Trucking and Freight Credit Risk
In freight, the company that hauls a load is rarely the company that pays for it. After a multi-year downturn that has driven a steady wave of carrier failures and exits, that payment structure is where credit risk now concentrates.
Rates turn up as capacity leaves
The freight market is turning up from the supply side rather than from demand. The expenditures component of the Cass Freight Index fell 19% in 2023 and another 11% in 2024 before flattening at a 0.5% decline in 2025, according to Cass Information Systems. Volumes remain soft: the Cass shipments index read 1.041 in May 2026, down 1.2% year over year even after four consecutive sequential gains. Truckload rates are rising anyway, with spot rates up about 25% year over year in April 2026, because trucks are leaving the road faster than freight is disappearing. FreightWaves’ SONAR net-revocation data, which tracks carriers losing or dropping operating authority rather than bankruptcy filings, ran 31% above the prior year so far in 2026. STG Logistics filed for Chapter 11 in January 2026 to restructure roughly $1.2 billion in debt, the largest trucking bankruptcy in the opening months of the year.

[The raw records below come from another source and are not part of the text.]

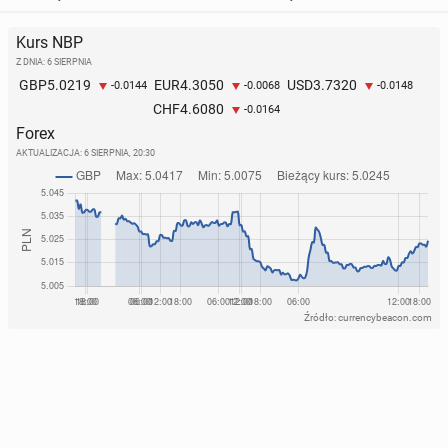
Kurs NBP
Z DNIA: 6 SIERPNIA
5.0219
4.3050
3.7320
GBP
EUR
USD
-0.0144
-0.0068
-0.0148
4.6080
CHF
-0.0164
Forex
AKTUALIZACJA:
6 SIERPNIA, 20:30
Źródło: currencybeacon.com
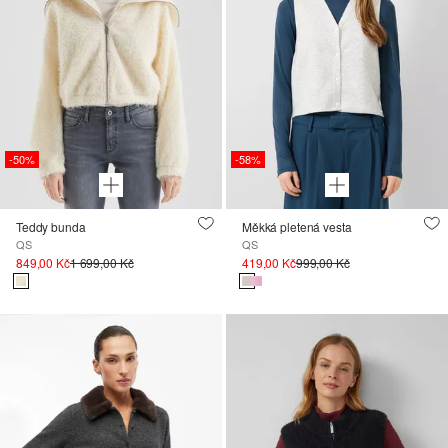
-50%
-58%
Teddy bunda
Měkká pletená vesta
QS
QS
849,00 Kč
1 699,00 Kč
419,00 Kč
999,00 Kč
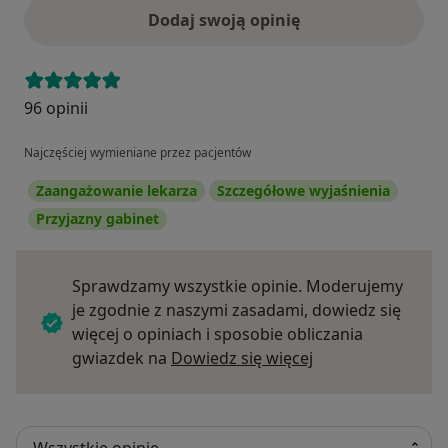
Dodaj swoją opinię
96 opinii
Najczęściej wymieniane przez pacjentów
Zaangażowanie lekarza
Szczegółowe wyjaśnienia
Przyjazny gabinet
Sprawdzamy wszystkie opinie. Moderujemy
je zgodnie z naszymi zasadami, dowiedz się
więcej o opiniach i sposobie obliczania
Dowiedz się więce
gwiazdek na
Dowiedz się więcej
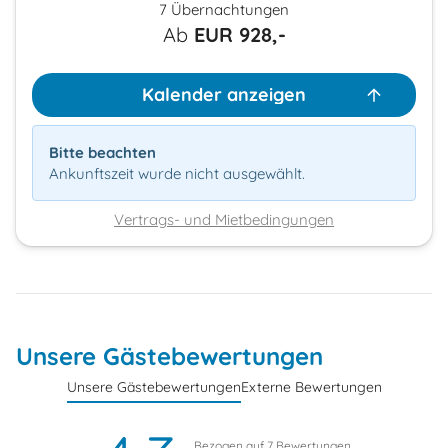
7 Übernachtungen
Ab
EUR
928,-
Kalender anzeigen
Bitte beachten
Ankunftszeit wurde nicht ausgewählt.
Vertrags- und Mietbedingungen
Unsere Gästebewertungen
Unsere Gästebewertungen
Externe Bewertungen
Bezogen auf
7
Bewertungen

The carrier on the invoice is not the customer
A large share of truckload freight moves through a broker rather than directly between shipper and carrier. The shipper hires the broker, the broker tenders the load to a carrier, and the carrier hauls the freight but invoices the broker on terms that commonly run 30 days or more. The carrier has no contract with the shipper. When the broker fails, the carrier becomes an unsecured creditor of an intermediary it may never have evaluated for credit. Federal law requires every property broker to maintain a $75,000 surety bond or trust fund under 49 CFR §387.307, and that amount is the most a surety will pay across all valid claims against a single broker. When claims exceed it, the provider can file an interpleader action and carriers receive a prorated share, as Holland & Knight notes in its summary of the rule. The figure has not changed since 2013. Unsecured status is worth little in a freight bankruptcy: when the cross-border carrier Texas International Enterprises filed Chapter 11 in late 2025 with more than 200 creditors, it told the court that unsecured creditors would likely recover nothing, per TheStreet.

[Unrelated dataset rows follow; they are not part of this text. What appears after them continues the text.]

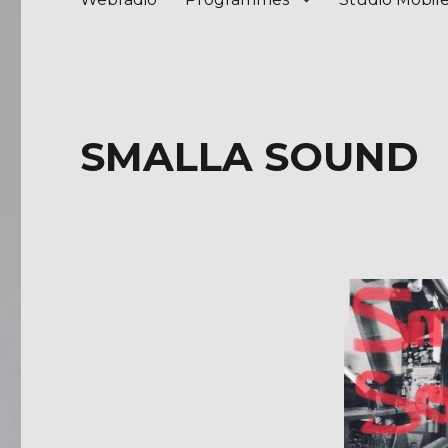
SMALLA SOUND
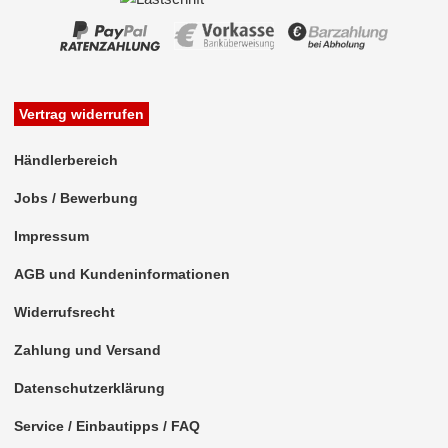
für Pontiac
für Porsche
für Ram
Vertrag widerrufen
für Renault
Händlerbereich
für Rover
Jobs / Bewerbung
für Saab
Impressum
für Saturn
AGB und Kundeninformationen
für Scania
Widerrufsrecht
für Scion
Zahlung und Versand
für Seat
Datenschutzerklärung
für Skoda
Service / Einbautipps / FAQ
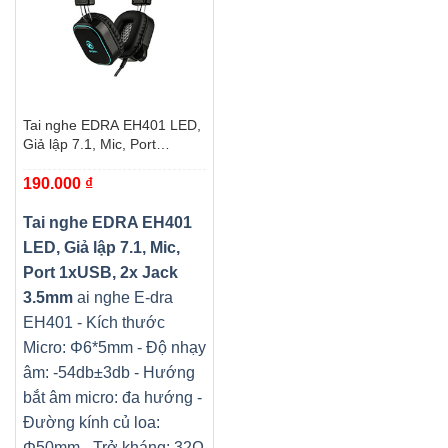
Tai nghe EDRA EH401 LED,
Giả lập 7.1, Mic, Port
1xUSB, 2x Jack 3.5mm
190.000
₫
Tai nghe EDRA EH401
LED, Giả lập 7.1, Mic,
Port 1xUSB, 2x Jack
3.5mm
ai nghe E-dra
EH401
- Kích thước
Micro: Φ6*5mm
- Độ nhạy
âm: -54db±3db
- Hướng
bắt âm micro: đa hướng
-
Đường kính củ loa:
Φ50mm
- Trở kháng: 32Ω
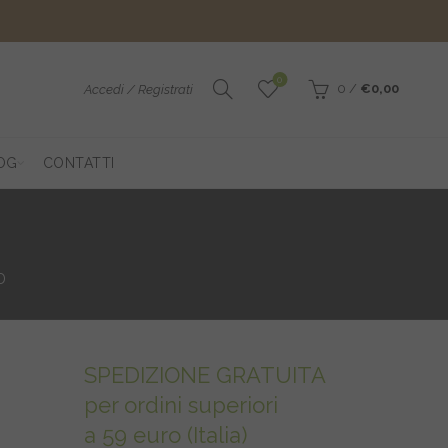
0
0
/
€
0,00
Accedi / Registrati
OG
CONTATTI
D
SPEDIZIONE GRATUITA
per ordini superiori
a 59 euro (Italia)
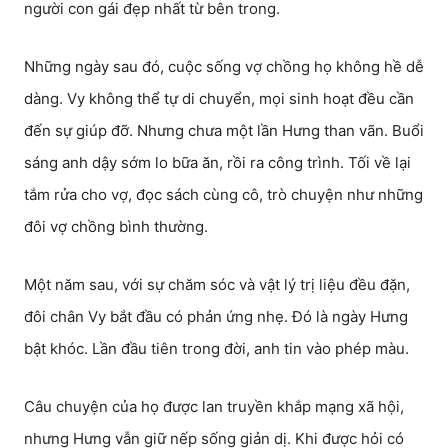
người con gái đẹp nhất từ bên trong.
Những ngày sau đó, cuộc sống vợ chồng họ không hề dễ
dàng. Vy không thể tự di chuyển, mọi sinh hoạt đều cần
đến sự giúp đỡ. Nhưng chưa một lần Hưng than vãn. Buổi
sáng anh dậy sớm lo bữa ăn, rồi ra công trình. Tối về lại
tắm rửa cho vợ, đọc sách cùng cô, trò chuyện như những
đôi vợ chồng bình thường.
Một năm sau, với sự chăm sóc và vật lý trị liệu đều đặn,
đôi chân Vy bắt đầu có phản ứng nhẹ. Đó là ngày Hưng
bật khóc. Lần đầu tiên trong đời, anh tin vào phép màu.
Câu chuyện của họ được lan truyền khắp mạng xã hội,
nhưng Hưng vẫn giữ nếp sống giản dị. Khi được hỏi có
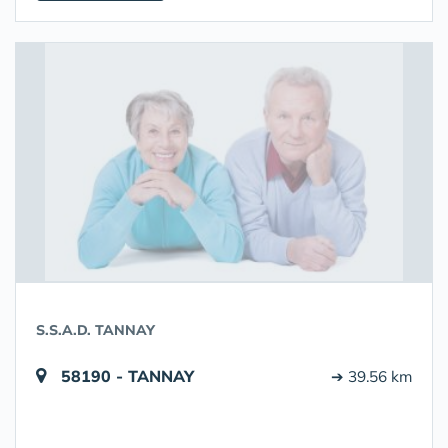
S.S.A.D. TANNAY
58190 - TANNAY
➔ 39.56 km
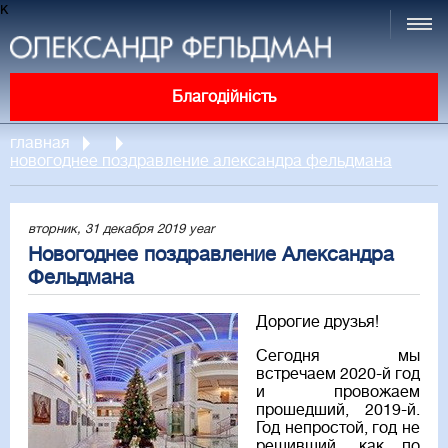
к
Благодійність
главная
новогоднее поздравление александра фельдмана
вторник, 31 декабря 2019 year
Новогоднее поздравление Александра
Фельдмана
Дорогие друзья!
Сегодня мы
встречаем 2020-й год
и провожаем
прошедший, 2019-й.
Год непростой, год не
решивший, как по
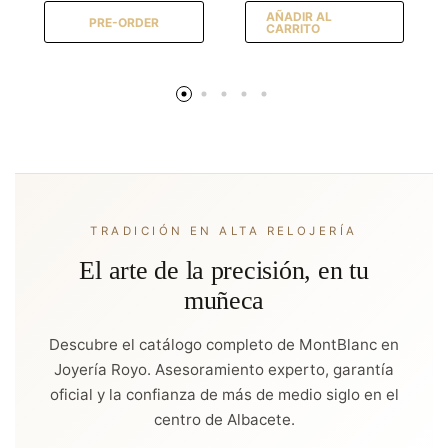
AÑADIR AL
PRE-ORDER
CARRITO
TRADICIÓN EN ALTA RELOJERÍA
El arte de la precisión, en tu
muñeca
Descubre el catálogo completo de MontBlanc en
Joyería Royo. Asesoramiento experto, garantía
oficial y la confianza de más de medio siglo en el
centro de Albacete.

Fraud concentrates in the payment gap
The weeks between delivery and payment are also where freight fraud sits. In a double-brokering scheme, a load is re-brokered to an unauthorized carrier that hauls it and is never paid by the party that booked it, leaving that carrier with no contractual claim against the shipper or original broker, according to Freight Collection Solutions Law Group. The fraud-prevention firm Highway reported blocking roughly 400,000 fraud attempts across its platform in the first quarter of 2025, including more than 350,000 fraudulent inbound emails. New FMCSA financial-responsibility rules took effect on January 16, 2026, adding a seven-day window to replenish a drawn-down bond and a two-day notification requirement; under the rule, a Title 11 bankruptcy filing by itself does not constitute broker insolvency.

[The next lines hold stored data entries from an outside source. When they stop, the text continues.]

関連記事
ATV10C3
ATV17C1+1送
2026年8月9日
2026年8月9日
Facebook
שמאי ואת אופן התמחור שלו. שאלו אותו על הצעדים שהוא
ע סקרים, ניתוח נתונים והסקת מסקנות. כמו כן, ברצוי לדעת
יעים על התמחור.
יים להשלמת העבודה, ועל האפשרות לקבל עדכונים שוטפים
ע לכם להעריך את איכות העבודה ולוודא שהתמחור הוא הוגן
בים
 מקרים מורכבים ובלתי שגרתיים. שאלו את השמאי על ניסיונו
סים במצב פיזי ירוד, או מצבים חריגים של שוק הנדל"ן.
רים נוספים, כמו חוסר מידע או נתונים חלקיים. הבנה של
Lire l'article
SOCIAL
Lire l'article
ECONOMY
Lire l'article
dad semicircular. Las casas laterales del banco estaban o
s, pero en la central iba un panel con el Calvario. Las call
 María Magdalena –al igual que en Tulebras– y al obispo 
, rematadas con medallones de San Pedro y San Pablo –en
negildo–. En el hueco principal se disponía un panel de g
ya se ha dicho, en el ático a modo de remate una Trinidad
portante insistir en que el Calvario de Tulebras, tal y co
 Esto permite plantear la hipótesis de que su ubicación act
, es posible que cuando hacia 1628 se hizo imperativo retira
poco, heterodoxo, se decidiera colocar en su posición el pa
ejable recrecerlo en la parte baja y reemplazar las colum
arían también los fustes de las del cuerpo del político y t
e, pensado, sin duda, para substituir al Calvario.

Where trade credit insurance fits
Trade credit insurance addresses the exposure directly. It is not a surety bond and not a factoring line: rather than advancing cash against an invoice, it indemnifies a company’s receivables when a customer becomes insolvent or fails to pay within the policy terms. For a business holding receivables tied to freight, whether a supplier to carriers, a broker carrying shipper balances, or a carrier with concentrated customers, a policy can cover an agreed share of the loss when an obligor in the chain fails. That is the scenario a $75,000 broker bond and unsecured-creditor status leave largely uncovered.
Sources
• Cass Information Systems, Cass Transportation Index Report (April and May 2026)
• FreightWaves, Freight market pushes another wave of trucking firms into bankruptcy (SONAR net revocations)
• TheStreet, STG Logistics Chapter 11 and 2026 trucking bankruptcies
• TheStreet, Texas International Enterprises Chapter 11 (unsecured creditors)
• eCFR, 49 CFR Part 387 Subpart C, §387.307 (broker financial responsibility)
• FMCSA, Broker and Freight Forwarder Financial Responsibility Rule (effective Jan. 16, 2026)
• Holland & Knight, FMCSA Issues Final Rule on Financial Security Requirements (interpleader and prorated claims)
• Freight Collection Solutions Law Group, Legal implications of double brokering and unpaid freight bills
• Denim (citing Highway), The ultimate guide to freight fraud for brokers and carriers
This article is for general information only and does not constitute legal, financial, or insurance advice. Figures are current as of June 2026 and are drawn from the sources listed above. Coverage terms, eligibility, and availability vary by insurer and are subject to underwriting.